24. Video Remote Interpreting (VRI)
Video Remote Interpreting (VRI) held the promise of becoming the greatest telecommunicative advance for Deaf people since the invention of the TTY coupler. But, as so often happens, the reality did not live up to the hype.
For one thing, there’s the technical aspect. VRI simply doesn’t work that well. The technology—assuming that one can have a clearly-visible display—is not dependable. The video display can turn blurry, with huge, jagged pixels, looking like the earliest versions of video relay, which “froze” and fragmented with exasperating frequency, with their hard-to-decipher or unintelligible images.
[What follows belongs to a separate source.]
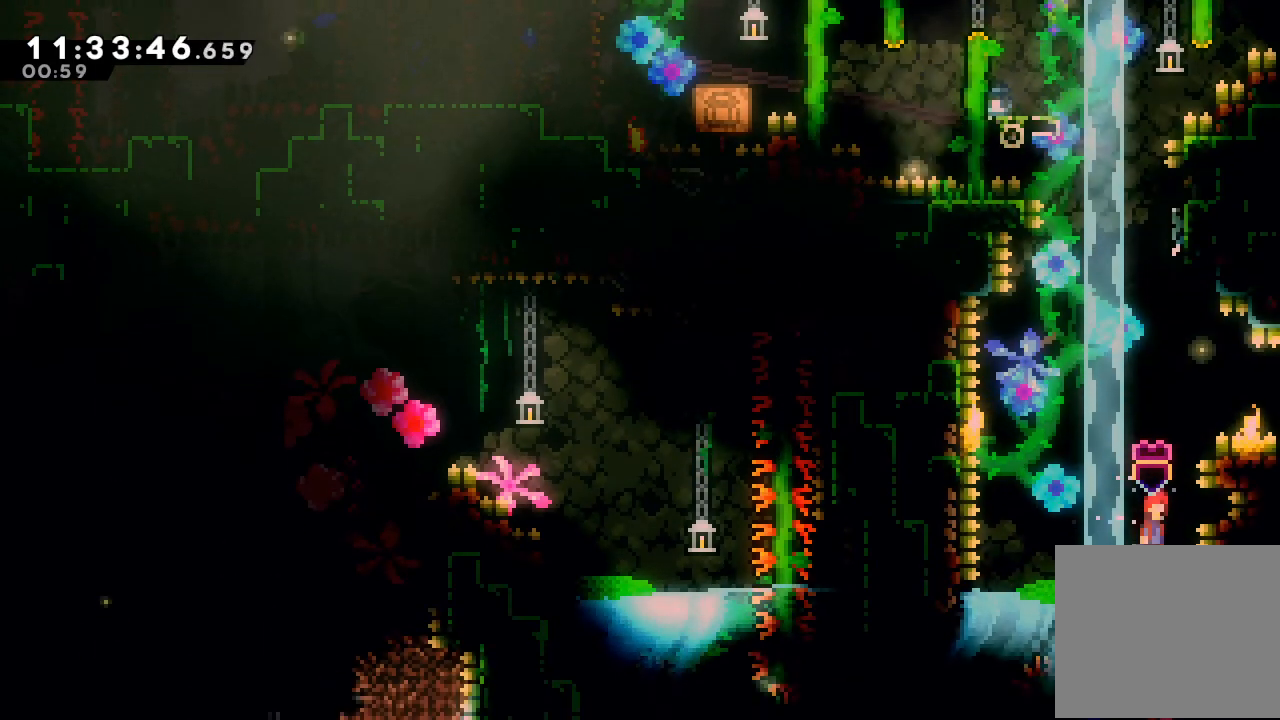
{"keys": ["d"], "events": []}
Another problem: the VRI interpreter covering a local conversation may be from another state, and may not be familiar with local ASL usage.
And still another problem: in video-relay calls, the tiny window displaying the interpreter . . . it’s hard to see clearly even when the picture is clear.
VRI is unsuitable for emergency situations, such as Deaf patients in labor or in the ER. In situations such as these, a live qualified interpreter is the best solution. Hospitals using VRI as a cheaper substitute for live interpreters should recognize that this is false economy. They are setting themselves up for ADA lawsuits, since VRI does not guarantee the same quality of communication taken for granted by hearing patients. As a temporary, non-emergency measure, VRI is acceptable, but should never substitute for a live, qualified interpreter.
We consider VRI useful for quick, non-emergency communications and brief conversations. It is simply not suitable for long, relaxed chats or important conversations. Nor is it suitable for emergency situations. For non-medical purposes, we prefer plain text, video chat, or, in medical emergencies, live interpreters with person-to-person interaction.